Das gets new three-year term, as economy rebounds from Covid shock

Shaktikanta Das
Shaktikanta Das
Photo: Press Information Bureau, Government of India

The Indian government renewed Shaktikanta Das’s term as governor of the Reserve Bank of India today (October 29), giving him three more years at the head of the central bank.

The decision hints at the government’s confidence in Das’s leadership style. It comes after a period in which the RBI conducted extraordinary operations in support of the economy and acted to underpin the government’s major borrowing programme.

The RBI confirmed the reappointment in a short statement, saying the central board congratulated Das at its meeting today.

Das’s original appointment in December 2018 marked a return to the previously traditional practice of appointing career civil servants to lead India’s central bank. He has since brought the RBI back into a closer relationship with the Hindu nationalist government of Narendra Modi.

Das’s predecessors in the role, Urjit Patel and Raghuram Rajan, both clashed with politicians over efforts to clean up the banking sector. Patel resigned from his post after just over two years as governor, while the government did not appoint Rajan to a second term.

Although he has taken a more conciliatory line with the government, Das has continued much of the work that Patel and Rajan began. He oversaw the first use of India’s revised bankruptcy code to put a non-bank into insolvency proceedings. The governor also told banks to raise capital and improve their governance, as well as launching a new college of supervisors to improve the RBI’s oversight of the sector.

The Covid-19 pandemic appears to have set back the banking sector clean-up. The RBI offered banks regulatory forbearance and supplied generous liquidity. A feared surge in non-performing assets (NPAs) did not materialise, but NPA ratios are still expected to rise in the coming months, and public sector banks remain a particular area of concern.

As in many countries worldwide, Covid-19 led the RBI to provide more direct support for government policy. As the pandemic took hold, the central bank slashed its policy rate to the current record low of 4%. It also experimented with asset purchases, which have curbed yields and helped the government maintain heavy borrowing.

Earlier this year, the RBI faced a deteriorating outlook. Inflation surged to 6.3% in May, outside the target band, and the economy slowed amid rising Covid cases.

However, forecasts have since improved. Favourable harvests helped to bring inflation down to 4.4% in August, close to the 4% target.

The RBI expects the economy to recover this year and rebound to a growth rate of 17.2% in the first quarter of the 2022–23 fiscal year, which begins in April 2022.
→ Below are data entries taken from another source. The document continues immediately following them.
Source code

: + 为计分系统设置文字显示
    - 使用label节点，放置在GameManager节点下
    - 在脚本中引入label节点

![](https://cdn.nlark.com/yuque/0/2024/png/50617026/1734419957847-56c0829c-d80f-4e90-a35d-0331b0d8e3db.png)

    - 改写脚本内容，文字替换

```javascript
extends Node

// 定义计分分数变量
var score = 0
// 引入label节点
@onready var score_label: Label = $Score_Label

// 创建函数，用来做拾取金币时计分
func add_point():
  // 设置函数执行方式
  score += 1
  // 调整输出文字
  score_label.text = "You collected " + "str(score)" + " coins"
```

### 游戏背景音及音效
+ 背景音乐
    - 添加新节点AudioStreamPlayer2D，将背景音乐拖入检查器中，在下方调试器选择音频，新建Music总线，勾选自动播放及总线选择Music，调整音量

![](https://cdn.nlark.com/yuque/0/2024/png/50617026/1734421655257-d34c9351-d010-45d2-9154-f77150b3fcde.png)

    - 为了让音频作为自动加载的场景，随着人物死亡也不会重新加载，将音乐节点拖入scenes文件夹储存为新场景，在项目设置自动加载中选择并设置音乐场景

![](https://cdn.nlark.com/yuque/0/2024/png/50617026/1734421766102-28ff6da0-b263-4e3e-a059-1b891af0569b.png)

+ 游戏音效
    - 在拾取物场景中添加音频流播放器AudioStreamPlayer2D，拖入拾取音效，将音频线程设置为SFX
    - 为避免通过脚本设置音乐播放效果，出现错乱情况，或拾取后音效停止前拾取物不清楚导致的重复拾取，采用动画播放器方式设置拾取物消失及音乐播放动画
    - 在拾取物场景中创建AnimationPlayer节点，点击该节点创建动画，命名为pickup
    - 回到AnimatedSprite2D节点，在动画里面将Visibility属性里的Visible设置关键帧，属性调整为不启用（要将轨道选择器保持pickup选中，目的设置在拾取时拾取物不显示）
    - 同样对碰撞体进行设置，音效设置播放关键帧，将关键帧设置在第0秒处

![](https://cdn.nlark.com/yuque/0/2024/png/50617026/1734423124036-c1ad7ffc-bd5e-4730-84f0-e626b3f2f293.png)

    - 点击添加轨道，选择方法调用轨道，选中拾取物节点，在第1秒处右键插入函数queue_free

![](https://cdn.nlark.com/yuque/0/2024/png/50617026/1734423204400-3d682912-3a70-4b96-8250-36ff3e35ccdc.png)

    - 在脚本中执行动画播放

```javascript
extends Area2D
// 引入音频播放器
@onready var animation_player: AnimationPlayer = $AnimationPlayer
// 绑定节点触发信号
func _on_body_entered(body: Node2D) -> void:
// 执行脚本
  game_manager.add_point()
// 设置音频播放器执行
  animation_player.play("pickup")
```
“With the worst of the second wave behind us and substantial pick-up in Covid-19 vaccination giving greater confidence to open up and normalise economic activity, the recovery of the Indian economy is gaining traction,” Das told journalists on October 8.

While he said policy-makers would retain their “accommodative stance”, he also hinted it would soon be time to gradually withdraw extraordinary liquidity support, “to preserve financial stability”.

Public sector banks are likely to remain a major focus in Das’s second term. At 9.5%, their gross non-performing loan ratio is much higher than the 4.8% average among private banks. The government has indicated it will legislate to allow privatisation, which could help address the banks’ chronic weakness.